Правда, я не все у него знаю! Долгая жизнь у нас обоих, а видеться приходилось редко, и видеть «все его творчество» (такое обширное!) мне не пришлось.
В переписке мы иногда грызлись — я восставала за «правду», как я ее понимала, — у него в «Dichtung und Wahrheit»{44} превозмогало первое. Я рада и благодарна ему, что он меня не предал осуждению, остался мне добрым другом!
Вторая жена Милашевского его обожала, и он от ее любви совсем расцвел. В подарок принеся ему приданое: дачу в Кускове — весной 1937 г. она была вся в цветущих яблонях, а в траве, в саду цвели нарциссы, маргаритки… В даче были красивые вещи — фарфоровые вазы, старинная посуда… Мы были с Юрой, а потом, как будто, я одна.

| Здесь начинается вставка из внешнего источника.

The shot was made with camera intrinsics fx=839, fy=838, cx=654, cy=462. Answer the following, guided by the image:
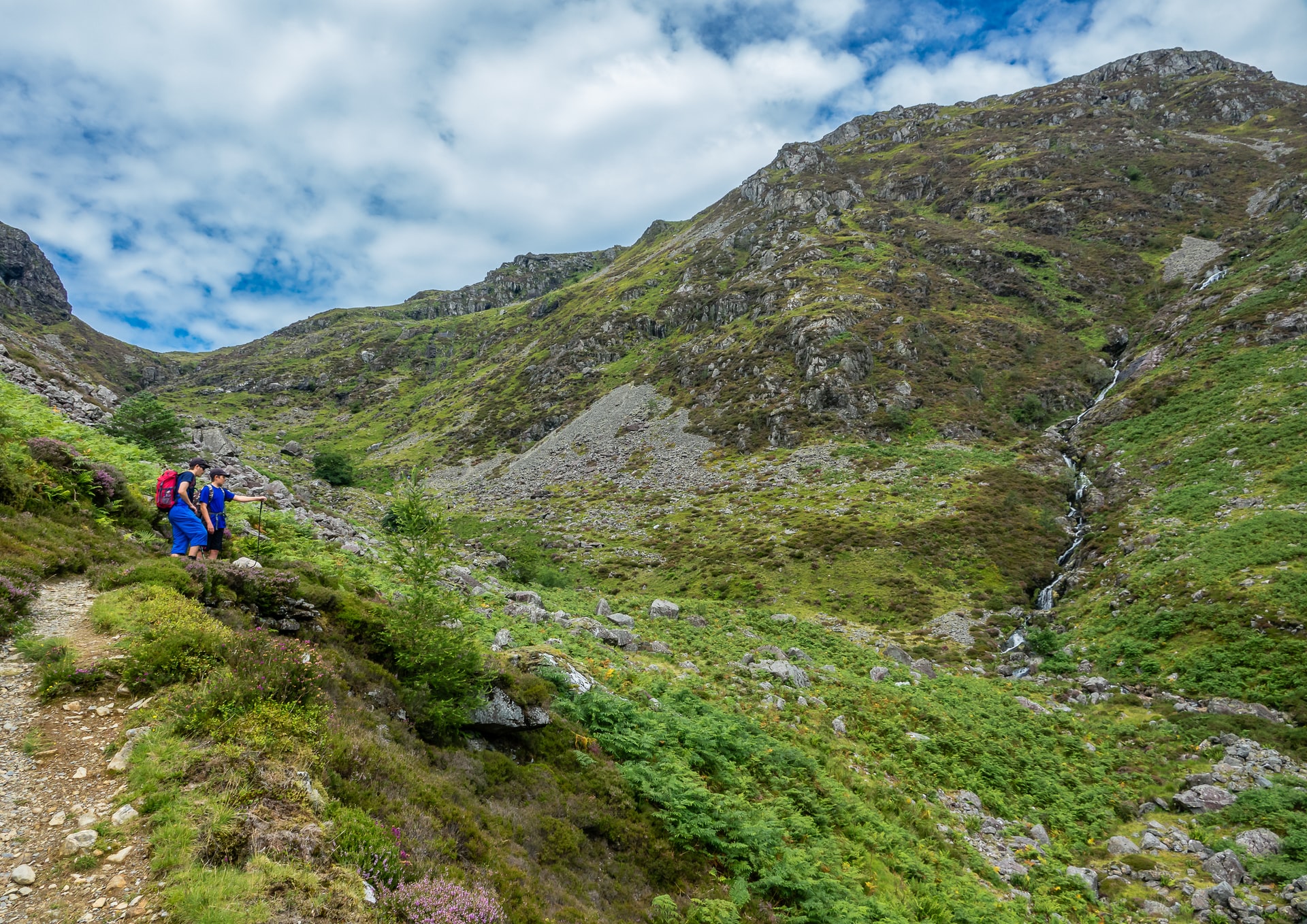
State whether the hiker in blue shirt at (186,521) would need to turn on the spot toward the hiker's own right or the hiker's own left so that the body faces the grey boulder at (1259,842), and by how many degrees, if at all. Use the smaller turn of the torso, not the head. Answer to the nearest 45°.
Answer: approximately 45° to the hiker's own right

А вот при «второй жене», летом, я была одна, и Милашевский повел меня и жену смотреть Кусково (имение Шереметева). Он предложил покататься на озере. Сказал: «Я выбираю лодку как старый волжанин». Курьез! Мы только сели, дно у лодки провалилось, мы бухнули в воду; лодочник спасал — у меня уплыла по воде новая сумка — еле поймали. Конечно, смеялись! Ко мне должен был приехать гость из Ленинграда — Родовский — приятель Валентины Ходасевич. Я была полумокрая… Но, в общем, сошло. «Графиня» была симпатичной дамой, но странно: не любила сына Милашевского от «первой» жены — Данечку, прелестного мальчика, белокурого и тихого. В эту войну он был убит. У меня сохранился его детский рисунок.
Юркун
С ним я познакомилась в 1920 г. Стали «разговаривать» в конце года. Когда пришла в гости, мне стали показывать «вырезки», старых итальянцев (Синьорелли, Содома, Беноццо Гоццоли, Коста)… А также художника, который мне сперва показался комичным! А потом стал из самых любимых: Гис. Юрий Иванович много писал (прозу), но еще не рисовал. Но к живописи питал большое пристрастие и вырезывал из журналов кучу вырезок. Причем у него не было системы — а какое-то смешение — классики, новые художники, фотографии (быт и виды старой России), юмористические рисунки и даже «нарез»: то кусок тела — рука, то какие-то вещи. Он обожал «Самофракийскую Победу», египетские статуи, критские фрески, некоторые работы Родена, некоторые иконы, рисунки писателей… Особенно Пушкина. Я думаю, это «носилось» в воздухе; вряд ли он говорил об этом с Кузьминым.